The Spartans were unlike any other ancient Greeks. Rather than produce philosophers, artists or theatre players, all Spartan men were born to be warriors. What is the history of Sparta, how did they rise to power and what was their way of life like?
Sparta was located in a valley on the banks of the river Eurotas in south-east Greece. The city rose to power around 650 BC. Between 492-449 BC the Spartans led the Greek armies in battle against Persian invaders. At the battle of Thermopylae three hundred Spartans held off hundreds of thousands of Persians, allowing the rest of the Greeks to escape. After the Persian Wars, civil war broke out and Sparta conquered Athens in the Peloponnesian War which lasted between 431-404 BC making Sparta the dominant power in Greece.
From birth all Spartan infants were examined by a council of inspectors and examined for physical defects. If a Spartan baby was judged unfit, it was left on a nearby hillside where they either died of exposure or were adopted by strangers. Babies were bathed in wine and Spartan women frequently ignored crying to toughen them up. Whilst this may seem harsh, Spartan women were actually sought out for their skills as nurses and nannies. Spartan boys left their parents at 7 to be molded into skilled warriors and moral citizens, being housed in communal barracks. They were schooled in warfare, stealth, hunting and athletics. At age 12, they were stripped of clothing except a red cloak, forced to sleep outdoors and make their own beds from reeds. When they finished training at 21, they were invited to a military style mess where they ate small rations of bland food. Although wine was a staple part of their diet, they would never drink to excess.

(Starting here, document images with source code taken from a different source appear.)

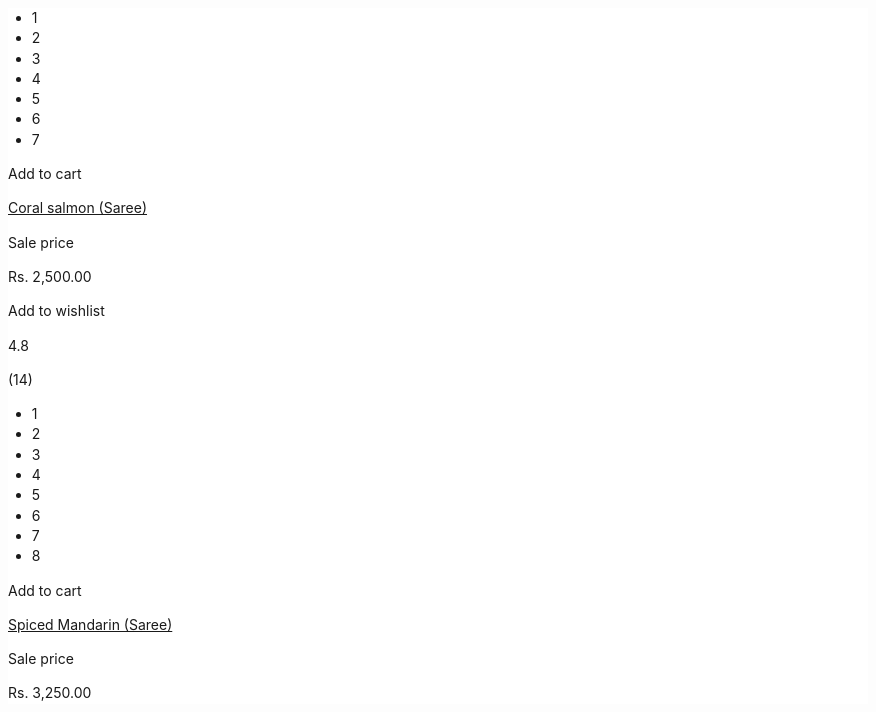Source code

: [](/products/made-in-heaven-coral-salmon)

[](/products/made-in-heaven-coral-salmon)

[](/products/made-in-heaven-coral-salmon)

- 1
- 2
- 3
- 4
- 5
- 6
- 7

Add to cart

[Coral salmon (Saree)](/products/made-in-heaven-coral-salmon)

Sale price

Rs. 2,500.00

Add to wishlist

4.8

(14)

[](/products/spiced-mandarin)

[](/products/spiced-mandarin)

[](/products/spiced-mandarin)

[](/products/spiced-mandarin)

[](/products/spiced-mandarin)

[](/products/spiced-mandarin)

[](/products/spiced-mandarin)

[](/products/spiced-mandarin)

[](/products/spiced-mandarin)

- 1
- 2
- 3
- 4
- 5
- 6
- 7
- 8

Add to cart

[Spiced Mandarin (Saree)](/products/spiced-mandarin)

Sale price

Rs. 3,250.00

Spartan men married at 30 and lived with their wives, who married at 20. Husbands who were unable to have children sought out virile men to impregnate their wives since marriage was seen as a means for conceiving new soldiers. Spartans were soldiers for life and expected to be on reserve duty until the age of 60. Although life was hard, the Spartans produced some of the fittest, able warriors in the ancient world. They believed they were direct descendants of Hercules.